Des Hommes et des Dieux, Xavier Beauvois
Ou l’histoire qui mène à l’enlèvement de sept moines de Tibéhirine par des terroristes algériens en 1996.
Difficile de rentrer dans le film au début : la caméra filme telle et telle scène de l’occupation ordinaire des moines : l’un étudie la Bible et le Coran, l’autre jardine, un troisième soigne, leurs frères vaquent chacun à ses occupations. Arrêt pour un échange sur l’état amoureux, balayage de paysages magnifiques. On les voit chanter des psaumes, dîner, communier. Les villageois leur rendent visite, les moines descendent au village. L’austérité de la mise en scène traduit sans doute ou reflète le mode de vie très modeste de la communauté, dont l’abbé garde la règle de St Benoît sur son bureau. Humilité, pauvreté, charité. On reste peut-être à distance, mais on comprend globalement bien le contexte, et de toute manière, on attend la suite.

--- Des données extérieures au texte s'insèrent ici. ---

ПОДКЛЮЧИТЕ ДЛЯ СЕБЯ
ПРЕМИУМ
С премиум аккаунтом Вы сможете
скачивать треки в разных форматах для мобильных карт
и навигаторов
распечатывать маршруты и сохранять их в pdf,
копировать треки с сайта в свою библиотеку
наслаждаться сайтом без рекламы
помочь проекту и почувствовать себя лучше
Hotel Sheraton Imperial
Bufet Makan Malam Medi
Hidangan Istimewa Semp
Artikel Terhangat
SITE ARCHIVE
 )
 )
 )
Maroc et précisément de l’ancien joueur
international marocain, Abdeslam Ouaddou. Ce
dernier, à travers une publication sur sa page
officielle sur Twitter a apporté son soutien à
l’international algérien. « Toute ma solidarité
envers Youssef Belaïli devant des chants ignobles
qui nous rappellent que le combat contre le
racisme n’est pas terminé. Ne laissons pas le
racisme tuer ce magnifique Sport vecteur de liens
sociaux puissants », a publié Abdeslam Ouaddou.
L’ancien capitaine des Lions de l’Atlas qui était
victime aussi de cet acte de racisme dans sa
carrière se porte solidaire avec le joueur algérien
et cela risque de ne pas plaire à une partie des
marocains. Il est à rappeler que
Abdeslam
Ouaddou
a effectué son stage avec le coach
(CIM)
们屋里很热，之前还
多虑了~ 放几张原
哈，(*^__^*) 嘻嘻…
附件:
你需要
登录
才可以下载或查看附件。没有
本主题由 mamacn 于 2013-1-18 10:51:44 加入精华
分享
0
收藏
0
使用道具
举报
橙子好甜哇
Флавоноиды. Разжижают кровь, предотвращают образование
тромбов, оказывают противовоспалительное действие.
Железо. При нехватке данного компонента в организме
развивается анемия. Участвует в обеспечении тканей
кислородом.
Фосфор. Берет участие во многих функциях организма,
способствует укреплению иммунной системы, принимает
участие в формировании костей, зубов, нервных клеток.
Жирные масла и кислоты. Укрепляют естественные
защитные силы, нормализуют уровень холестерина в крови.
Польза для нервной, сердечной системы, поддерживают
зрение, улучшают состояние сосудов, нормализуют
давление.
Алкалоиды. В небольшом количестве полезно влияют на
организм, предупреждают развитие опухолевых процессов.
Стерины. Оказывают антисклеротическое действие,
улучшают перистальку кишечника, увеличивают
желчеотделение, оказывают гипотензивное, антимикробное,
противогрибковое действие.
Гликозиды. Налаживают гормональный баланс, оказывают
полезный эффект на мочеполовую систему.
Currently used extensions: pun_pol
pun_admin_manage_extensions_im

La suite, c’est la guerre civile, les assassinats sauvages des innocents ciblés par les terroristes, et très vite, l’implication du monastère dans ses péripéties et les choix auxquels sont confrontés les religieux : accepter ou refuser la protection de l’armée, soigner ou non les terroristes, leur donner ou non des médicaments, partir ou rester. On reste sur un qui-vive tendu.
Très clairement le film souhaite montrer comment ces hommes parviennent à vivre leur foi jusqu’au bout, dépassent leur peur pour assumer leur engagement envers Dieu, et l’amour du prochain. Dignité, dépouillement, fusion dans l’essentiel, grandeur humaine, dans une vulnérabilité émouvante.
Mais je n’ai pas été vraiment convaincue. D’un point de vue artistique, la caméra avec ses longs plans fixes m’a paru trop lourde, démonstrative. Et par ailleurs, le film détaille surtout comment des hommes réussissent à se conditionner pour graduellement accepter l’inadmissible. Les doutes et les questionnements laissent la place à une résolution muette, nourrie par de fervents exercices de communion (les psaumes, par exemple) L’abbé Christian (Lambert Wilson) exprime la joie de Dieu, et juste ce qu’il faut de charisme illuminé pour convaincre ses frères de rester. A aucun moment, ils ne débattent de leur objectif à rester, concentrés sur le refoulement et le déni de leur terreur, pourtant légitime.
Le film reste muet sur le contexte diplomatique et politique. A peine quelques allusions sur le nombreux courrier qui leur parvenait, ou bien une demande d’interview. Mais rien sur leurs liens avec leur hiérarchie, par exemple, ni sur un rôle qu’on aurait pu leur faire jouer. Ce n’était peut-être pas le propos du réalisateur, mais tout de même, son étude en paraît faussée.
Il n’en reste pas moins un film émouvant, où les acteurs trouvent chacun le juste ton. Lambert Wilson se complaît visiblement dans l’épanouissement de son influence sur ses frères, qu’il distille à la perfection. Olivier Rabourdin incarne avec beaucoup de finesse un moine un peu rebelle au sacrifice qui petit à petit acquiesce au martyr. Michaël Lonsdale est plein d’une humanité espiègle.